May 13th, 2024 2 Minute Read Amicus Brief by Ilya Shapiro

Amicus Brief: Sanchez v. United States

A federal statute bifurcates forfeiture proceedings when the government seizes property in connection with a suspected drug crime. In the initial proceeding in which innocent property owners may not participate, the nexus to the crime is litigated. Then, a preliminary order of forfeiture is entered, giving innocent property owners 30-days to come into court to seek the return of their money. In this case, three innocent property owners did that but because they signed an affidavit that was incorporated into the petition rather than the petition itself, the government argued they failed comply with the statute. The individuals moved for leave to amend to add the signature, which was denied because the district court concluded that the 30-day filing deadline prohibits amendment. The Eleventh Circuit affirmed that denial.

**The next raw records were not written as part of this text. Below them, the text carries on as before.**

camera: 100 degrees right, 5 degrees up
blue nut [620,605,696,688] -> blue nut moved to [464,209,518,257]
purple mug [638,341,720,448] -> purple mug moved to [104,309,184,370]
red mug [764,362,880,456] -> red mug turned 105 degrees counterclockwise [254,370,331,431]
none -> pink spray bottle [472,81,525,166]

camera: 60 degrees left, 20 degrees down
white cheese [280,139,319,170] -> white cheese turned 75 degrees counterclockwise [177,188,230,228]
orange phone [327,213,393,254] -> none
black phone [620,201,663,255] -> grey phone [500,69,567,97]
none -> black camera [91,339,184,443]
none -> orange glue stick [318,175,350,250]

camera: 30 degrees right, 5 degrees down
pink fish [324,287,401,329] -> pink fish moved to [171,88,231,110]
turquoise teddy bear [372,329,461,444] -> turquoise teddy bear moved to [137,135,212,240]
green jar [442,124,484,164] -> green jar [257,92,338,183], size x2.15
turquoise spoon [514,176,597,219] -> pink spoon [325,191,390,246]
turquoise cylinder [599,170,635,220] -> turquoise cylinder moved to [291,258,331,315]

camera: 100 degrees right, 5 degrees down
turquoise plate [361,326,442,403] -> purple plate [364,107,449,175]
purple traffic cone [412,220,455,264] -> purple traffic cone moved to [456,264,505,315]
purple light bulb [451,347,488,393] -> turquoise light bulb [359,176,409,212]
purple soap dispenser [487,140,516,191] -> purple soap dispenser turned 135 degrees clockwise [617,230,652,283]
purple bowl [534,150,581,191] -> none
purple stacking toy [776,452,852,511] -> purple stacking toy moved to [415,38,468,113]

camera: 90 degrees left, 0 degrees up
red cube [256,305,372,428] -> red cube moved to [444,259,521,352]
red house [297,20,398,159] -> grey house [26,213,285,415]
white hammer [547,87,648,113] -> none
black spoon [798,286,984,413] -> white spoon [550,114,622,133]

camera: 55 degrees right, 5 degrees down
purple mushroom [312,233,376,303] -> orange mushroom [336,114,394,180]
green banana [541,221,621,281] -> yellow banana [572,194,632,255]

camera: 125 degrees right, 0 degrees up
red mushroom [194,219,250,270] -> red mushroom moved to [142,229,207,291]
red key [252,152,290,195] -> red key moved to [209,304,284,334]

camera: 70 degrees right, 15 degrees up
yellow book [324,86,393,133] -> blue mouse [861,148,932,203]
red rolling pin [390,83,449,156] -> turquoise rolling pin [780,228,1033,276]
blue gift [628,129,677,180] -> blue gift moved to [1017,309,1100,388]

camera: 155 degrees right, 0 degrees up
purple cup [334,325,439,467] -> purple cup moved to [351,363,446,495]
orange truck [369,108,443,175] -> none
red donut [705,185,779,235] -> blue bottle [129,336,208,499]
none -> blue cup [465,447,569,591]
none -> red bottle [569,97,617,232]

There’s a circuit split on this point, but the issue itself is concerning from a civil-liberties perspective for two reasons. The first is that the criminal defendant who owns the property has no incentive to contest the nexus and hold the government to any burden of proof because they stand to sweeten a plea deal by not contesting the forfeiture of money they do not own (which is what happened here). The second is that forfeiture disproportionately targets lower income communities that may not be able to retain an attorney and who are likely to make a small mistake when filing the petition. Also, historically speaking, this was a disfavored practice where the government had the burden of proof and now, they’ve effectively flipped it to the pro se property owner.

The Manhattan Institute joined the Rutherford Institute on amicus brief supporting the property owners’ petition for Supreme Court review. We argue that the Eleventh Circuit’s holding conflicts with the federal forfeiture statute’s plain text, long-existing procedural principles, and Supreme Court precedents, such that its erroneous interpretation likely renders a key part of the law unconstitutional.